### Pictures with circuit source files
· · · · ·
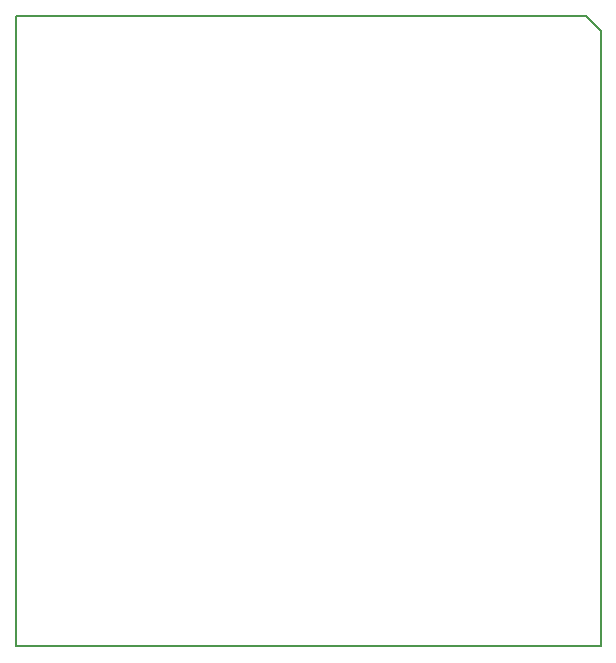
<source format=gbr>
G04 #@! TF.FileFunction,Profile,NP*
%FSLAX46Y46*%
G04 Gerber Fmt 4.6, Leading zero omitted, Abs format (unit mm)*
G04 Created by KiCad (PCBNEW 4.0.4-stable) date 12/10/16 09:29:03*
%MOMM*%
%LPD*%
G01*
G04 APERTURE LIST*
%ADD10C,0.100000*%
%ADD11C,0.150000*%
G04 APERTURE END LIST*
D10*
D11*
X127508000Y-126365000D02*
X177038000Y-126365000D01*
X175768000Y-73025000D02*
X127508000Y-73025000D01*
X177038000Y-74295000D02*
X177038000Y-126365000D01*
X175768000Y-73025000D02*
X177038000Y-74295000D01*
X127508000Y-73025000D02*
X127508000Y-126365000D01*
M02*

</source>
· · · · ·
### What you need to do
Write out exactly the lines that run from the one containing "G04 APERTURE END LIST*" to the end of the records, both end lines included.

### Solution for this task
G04 APERTURE END LIST*
D10*
D11*
X127508000Y-126365000D02*
X177038000Y-126365000D01*
X175768000Y-73025000D02*
X127508000Y-73025000D01*
X177038000Y-74295000D02*
X177038000Y-126365000D01*
X175768000Y-73025000D02*
X177038000Y-74295000D01*
X127508000Y-73025000D02*
X127508000Y-126365000D01*
M02*

</source>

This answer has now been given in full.